I'm sure the femme jeans and boots with 3 in heels had something to do with her perception of me from the rear.
I took it as a compliment either way.

SusanCACD
09-21-2013, 09:12 PM
Another great response form Allie.
Susan

Maryesther M.
09-21-2013, 09:14 PM
Allisa,
How very fortunate for you to be blessed with long hair that obviously looks femme. That lady caught you 'on the hop' so to speak and one never thinks of the right thing to say at the time, only later when one mulls it over in one's mind.

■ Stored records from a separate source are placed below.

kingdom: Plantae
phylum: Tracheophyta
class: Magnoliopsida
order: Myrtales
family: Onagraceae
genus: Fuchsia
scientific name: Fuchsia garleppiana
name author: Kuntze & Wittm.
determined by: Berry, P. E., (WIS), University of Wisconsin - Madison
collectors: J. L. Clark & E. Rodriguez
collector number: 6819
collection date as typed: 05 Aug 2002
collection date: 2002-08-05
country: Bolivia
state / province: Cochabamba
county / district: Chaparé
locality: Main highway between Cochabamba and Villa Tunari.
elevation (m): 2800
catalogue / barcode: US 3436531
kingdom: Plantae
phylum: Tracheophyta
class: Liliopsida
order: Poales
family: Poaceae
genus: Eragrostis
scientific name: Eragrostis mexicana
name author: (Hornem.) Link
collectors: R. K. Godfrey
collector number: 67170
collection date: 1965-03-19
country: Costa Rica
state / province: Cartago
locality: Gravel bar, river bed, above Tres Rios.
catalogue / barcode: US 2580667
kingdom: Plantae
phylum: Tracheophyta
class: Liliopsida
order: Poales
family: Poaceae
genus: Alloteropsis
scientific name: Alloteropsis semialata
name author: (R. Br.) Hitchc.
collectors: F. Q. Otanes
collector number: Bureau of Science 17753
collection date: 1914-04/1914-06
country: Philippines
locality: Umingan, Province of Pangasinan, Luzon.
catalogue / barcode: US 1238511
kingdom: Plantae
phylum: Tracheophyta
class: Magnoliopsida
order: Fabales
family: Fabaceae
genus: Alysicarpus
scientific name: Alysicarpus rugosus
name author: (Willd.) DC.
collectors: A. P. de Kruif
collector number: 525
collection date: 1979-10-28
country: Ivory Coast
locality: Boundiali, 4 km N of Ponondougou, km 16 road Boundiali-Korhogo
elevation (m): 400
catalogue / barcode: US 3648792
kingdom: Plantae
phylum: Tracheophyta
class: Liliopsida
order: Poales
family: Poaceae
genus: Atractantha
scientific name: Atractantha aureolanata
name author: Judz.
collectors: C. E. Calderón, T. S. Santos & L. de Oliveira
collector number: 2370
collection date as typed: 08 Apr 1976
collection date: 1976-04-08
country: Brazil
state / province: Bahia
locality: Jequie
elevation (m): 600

At my age I can only envy you and say that with hair like that I'd be seriously into girly clothes &c for going out.

M.

gautier_nikolai
09-21-2013, 09:23 PM
How i read it is like others have said maybe she knows some trans people who are transitioning and wanted to try engage and maybe be indirectly supportive; because most people aren't so sensitive to subtle clues and even then, i doubt many would query so frankly and openly.If it was any negative feelings she wanted to express i would think she would have made a negative comment or facial expression.

Men with long hair to most people nowadays doesn't necessarily equal a TG person or somebody transitioning, especially if you were dressed in drab.

Allisa
09-21-2013, 10:13 PM
Thanks all ,the woman was I believe just curious and very nice in voice tone and expression.It just caught me off guard in a location where one would not think to ask that kind of question.We are both in our 50's ,at least I think she was,it's just that I was never asked that before even in my younger days before time took it's toll.I've been called a lot of things,asked if I was or wanted to be a girl,but never about transitioning.I don't want to, I like being a male now if I had my face on and maybe" the girls" yes then I could understand the question .

AmyGaleRT
09-22-2013, 02:53 AM
If anyone comments on my ponytail in guy mode, I just say, "My fiancee likes it." Which she does. :D

But taking my hair down and brushing it out is a big part of my transformation to Amy. I wear headbands or barrettes with it to enhance the look. It's getting long enough now that I should try it in an updo. :)

- Amy

reb.femme
09-22-2013, 05:34 AM
Perhaps some people have no skills when it comes to asking the genuine question they have on their mind?

Lucky you I say. She could only have commented on my balding pate from behind. Damn you hairy people! :devil:

Rebecca

Marcelle
09-22-2013, 06:15 AM
Hi Allisa,

From what you describe in both your posts I don't think this was negative. I truly believe the woman was curious by her amicable tone and she may have just wanted to know. As Allie said, she may have known someone who is transitioning and is looking for information herself. Unfortunately, some people think before they talk . . . seems reasonable to ask but then you find yourself trying the catch the words as you say them (I am sure we have all been there). It seems, sometimes our "social filter" gets turned off.

I would take it as a compliment. I can only imagine how good you look dressed. :)

Hugs

Isha

BLUE ORCHID
09-22-2013, 06:40 AM
Hi Allisa, It's really hard to know what was on her mind.

Beverley Sims
09-22-2013, 12:10 PM
Me,
I just agree with them and let them know what they want to assume.
I like playing with some peoples minds.